## INSTRUCTIONS TO FOLLOW
The output should hold exactly, and only, the lines from the line bearing "of unremarkable human" through the last line of the listing below, and no pictures.

## DATA BELOW
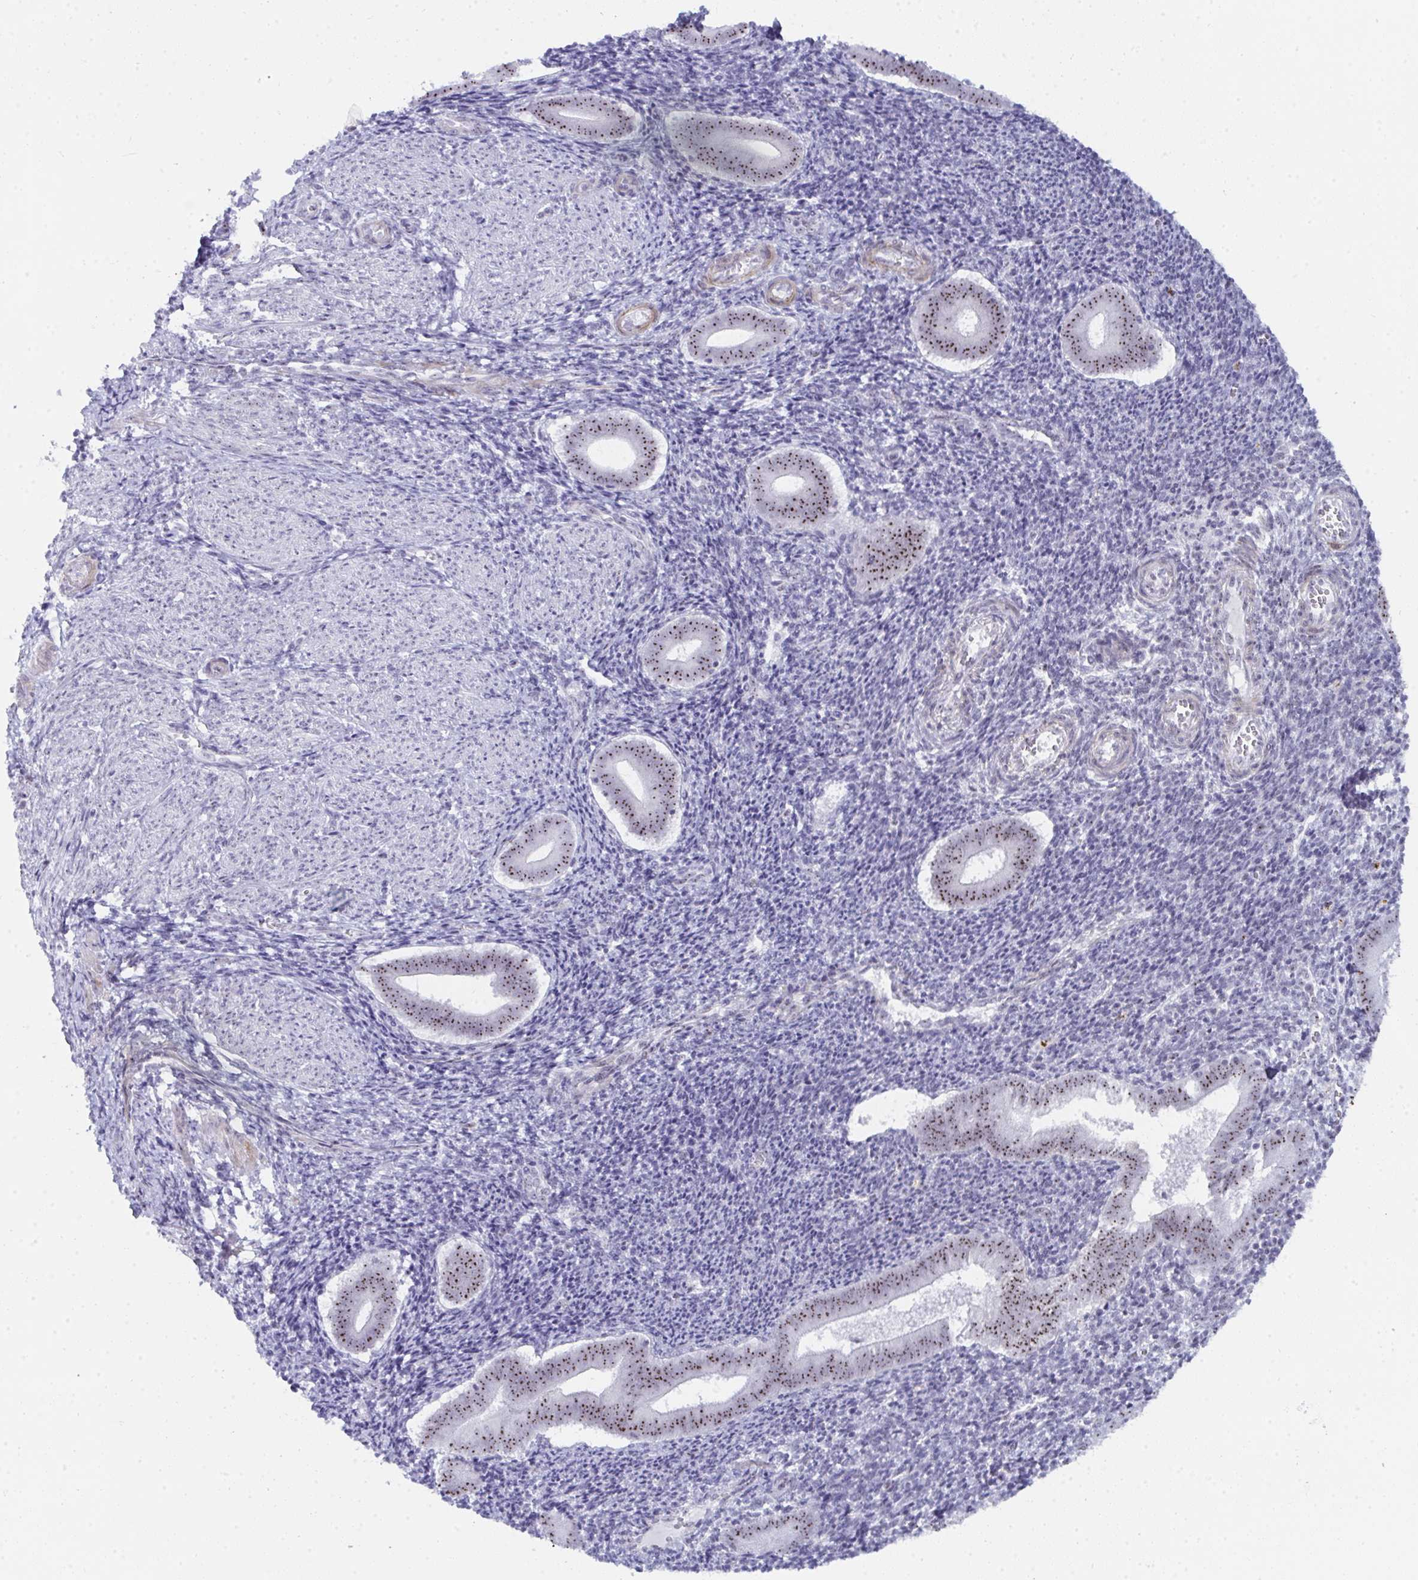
{"staining": {"intensity": "negative", "quantity": "none", "location": "none"}, "tissue": "endometrium", "cell_type": "Cells in endometrial stroma", "image_type": "normal", "snomed": [{"axis": "morphology", "description": "Normal tissue, NOS"}, {"axis": "topography", "description": "Endometrium"}], "caption": "Endometrium stained for a protein using immunohistochemistry shows no expression cells in endometrial stroma.", "gene": "NOP10", "patient": {"sex": "female", "age": 25}}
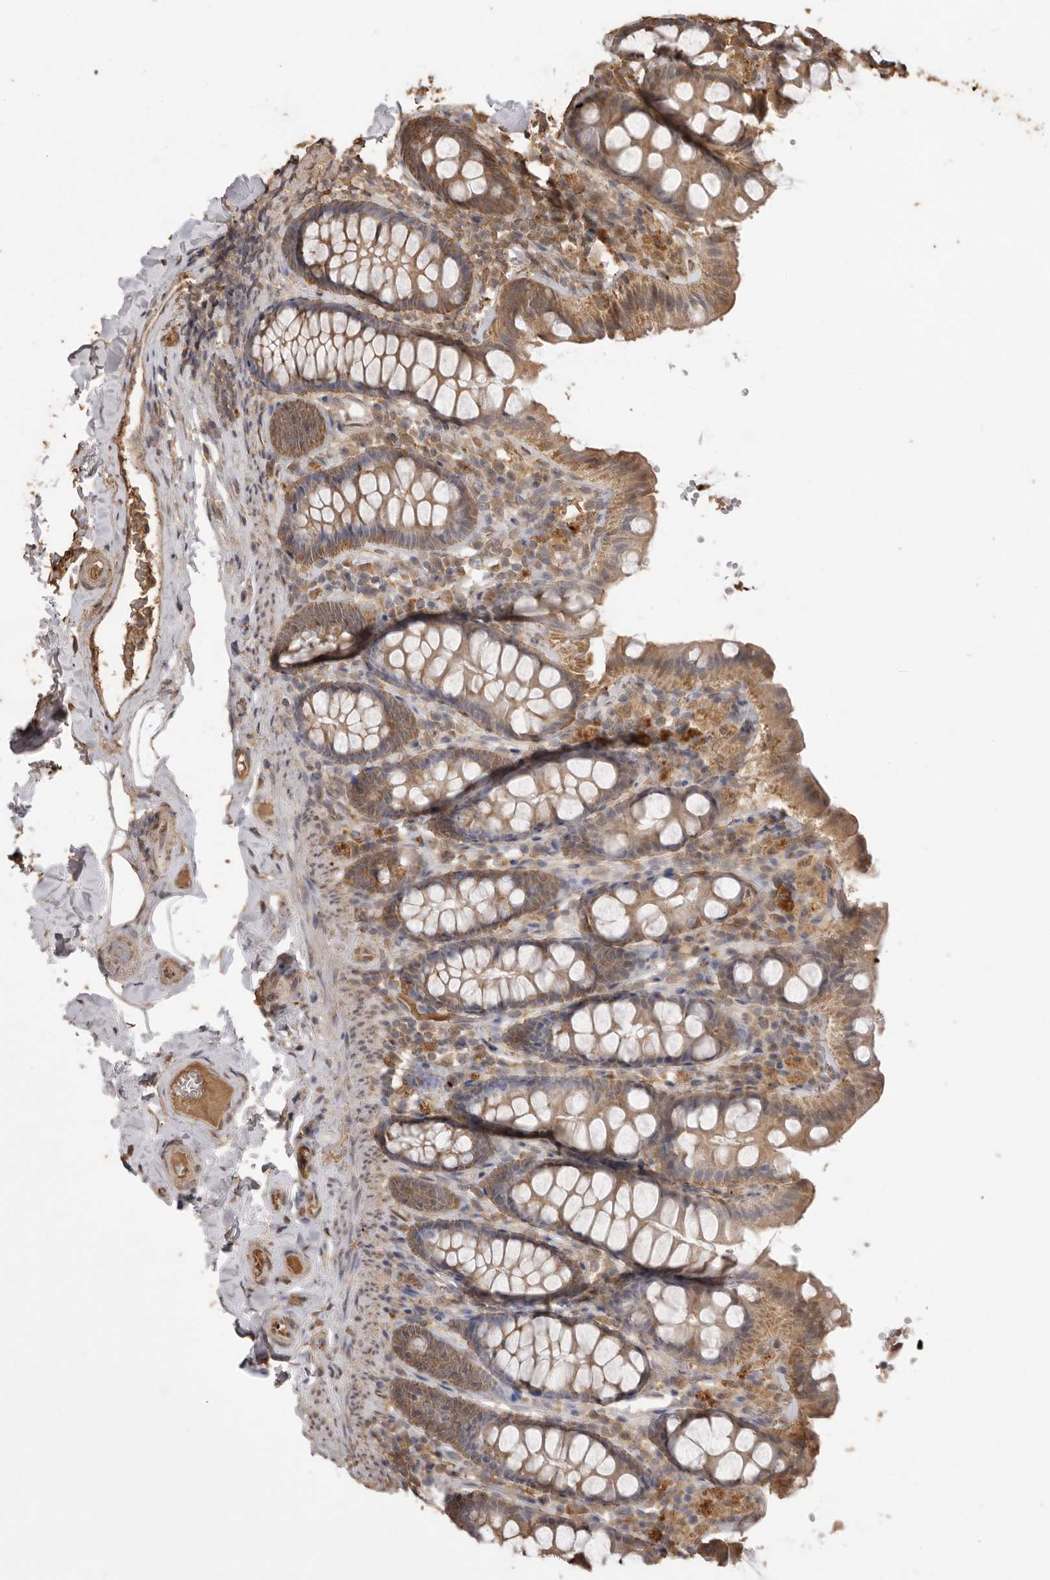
{"staining": {"intensity": "moderate", "quantity": ">75%", "location": "cytoplasmic/membranous"}, "tissue": "colon", "cell_type": "Endothelial cells", "image_type": "normal", "snomed": [{"axis": "morphology", "description": "Normal tissue, NOS"}, {"axis": "topography", "description": "Colon"}, {"axis": "topography", "description": "Peripheral nerve tissue"}], "caption": "Immunohistochemistry of unremarkable human colon demonstrates medium levels of moderate cytoplasmic/membranous expression in approximately >75% of endothelial cells. The staining was performed using DAB (3,3'-diaminobenzidine) to visualize the protein expression in brown, while the nuclei were stained in blue with hematoxylin (Magnification: 20x).", "gene": "JAG2", "patient": {"sex": "female", "age": 61}}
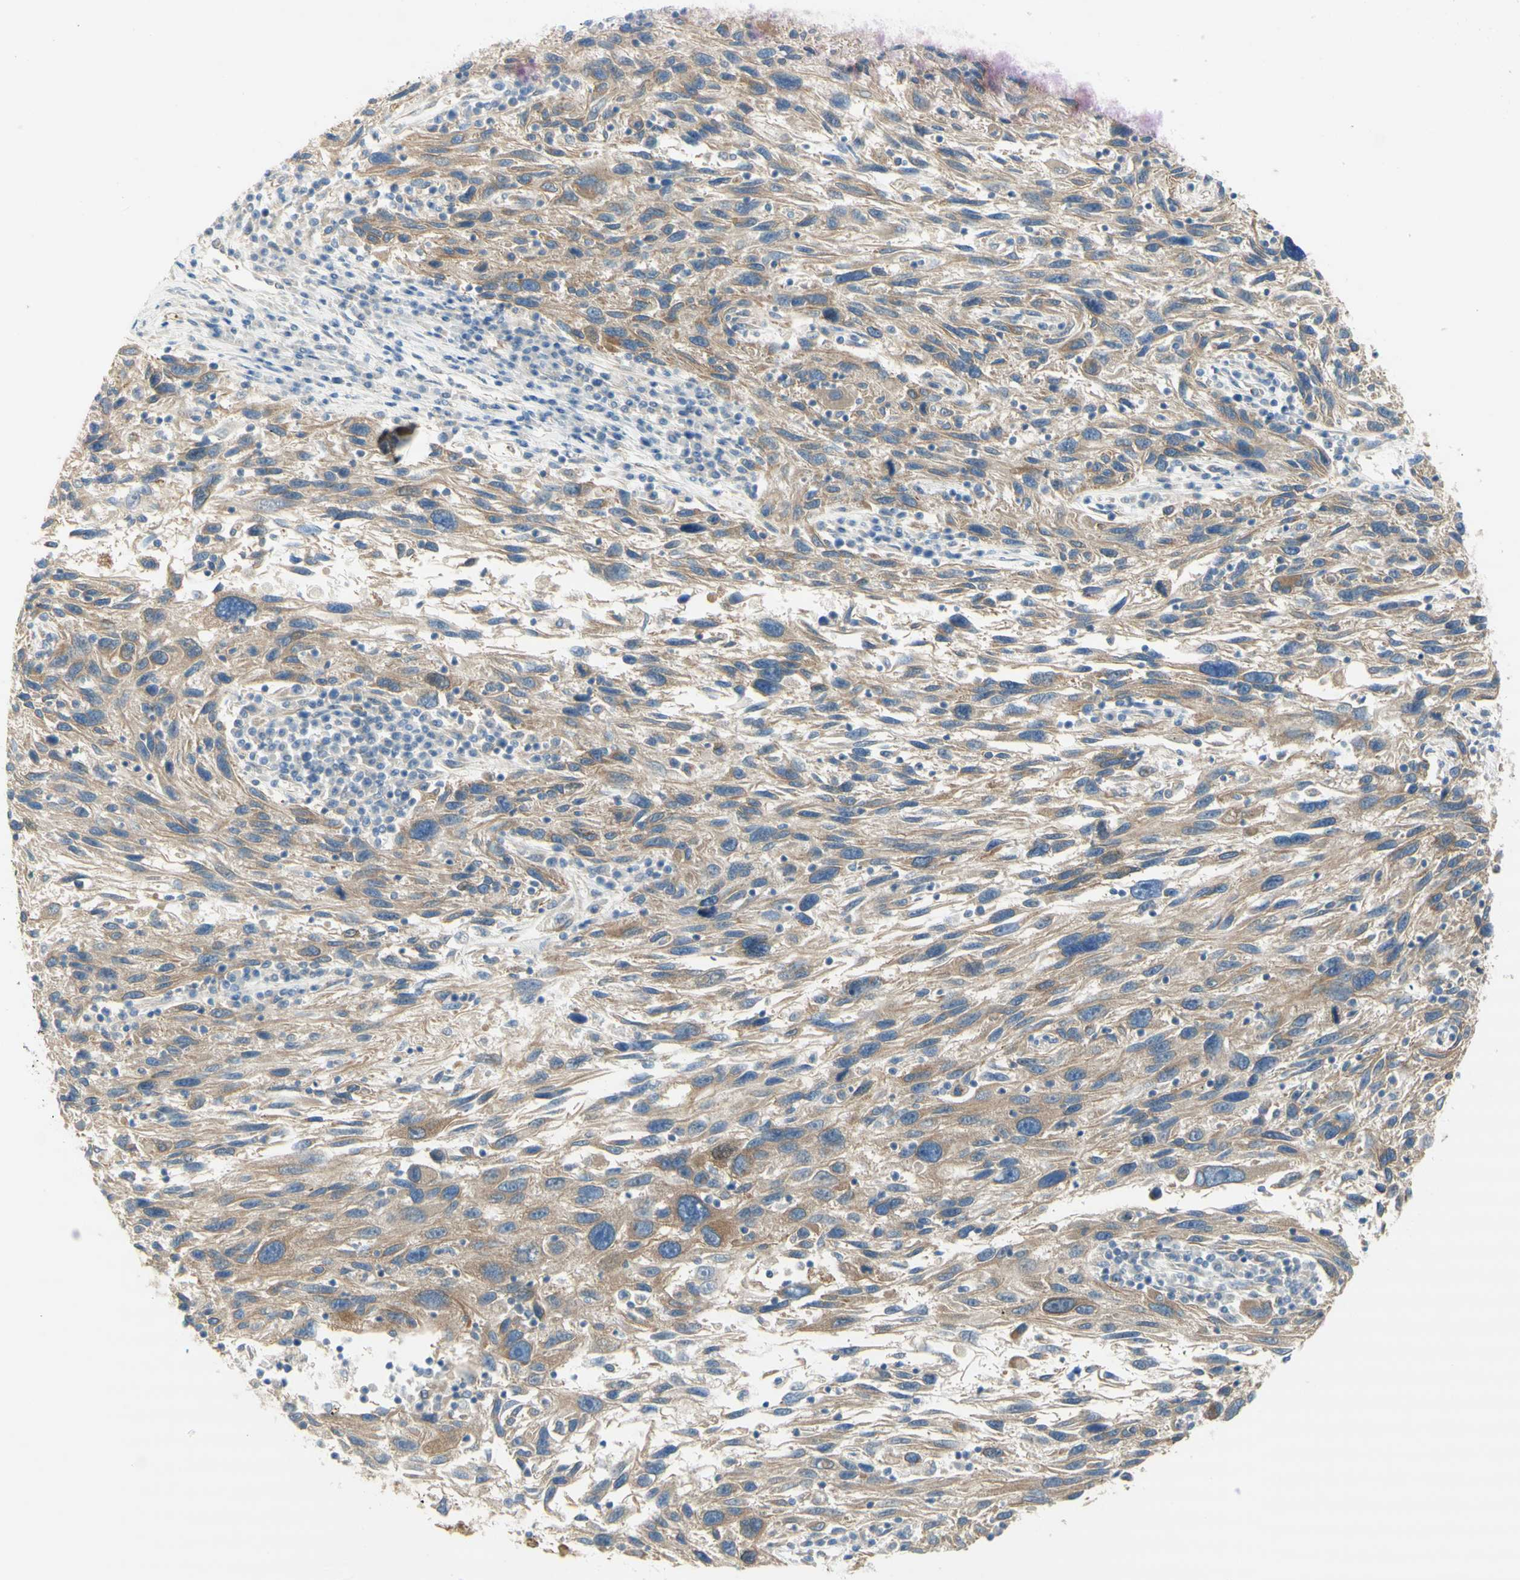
{"staining": {"intensity": "moderate", "quantity": "25%-75%", "location": "cytoplasmic/membranous"}, "tissue": "melanoma", "cell_type": "Tumor cells", "image_type": "cancer", "snomed": [{"axis": "morphology", "description": "Malignant melanoma, NOS"}, {"axis": "topography", "description": "Skin"}], "caption": "IHC (DAB (3,3'-diaminobenzidine)) staining of malignant melanoma demonstrates moderate cytoplasmic/membranous protein positivity in approximately 25%-75% of tumor cells.", "gene": "DYNC1H1", "patient": {"sex": "male", "age": 53}}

## RESULT
{"staining": {"intensity": "moderate", "quantity": ">75%", "location": "cytoplasmic/membranous"}, "tissue": "colon", "cell_type": "Endothelial cells", "image_type": "normal", "snomed": [{"axis": "morphology", "description": "Normal tissue, NOS"}, {"axis": "topography", "description": "Colon"}, {"axis": "topography", "description": "Peripheral nerve tissue"}], "caption": "Immunohistochemistry of unremarkable human colon demonstrates medium levels of moderate cytoplasmic/membranous expression in approximately >75% of endothelial cells. The staining was performed using DAB (3,3'-diaminobenzidine) to visualize the protein expression in brown, while the nuclei were stained in blue with hematoxylin (Magnification: 20x).", "gene": "JAG2", "patient": {"sex": "female", "age": 61}}
{"staining": {"intensity": "moderate", "quantity": "25%-75%", "location": "cytoplasmic/membranous"}, "tissue": "melanoma", "cell_type": "Tumor cells", "image_type": "cancer", "snomed": [{"axis": "morphology", "description": "Malignant melanoma, NOS"}, {"axis": "topography", "description": "Skin"}], "caption": "IHC (DAB (3,3'-diaminobenzidine)) staining of malignant melanoma demonstrates moderate cytoplasmic/membranous protein positivity in approximately 25%-75% of tumor cells.", "gene": "DYNC1H1", "patient": {"sex": "male", "age": 53}}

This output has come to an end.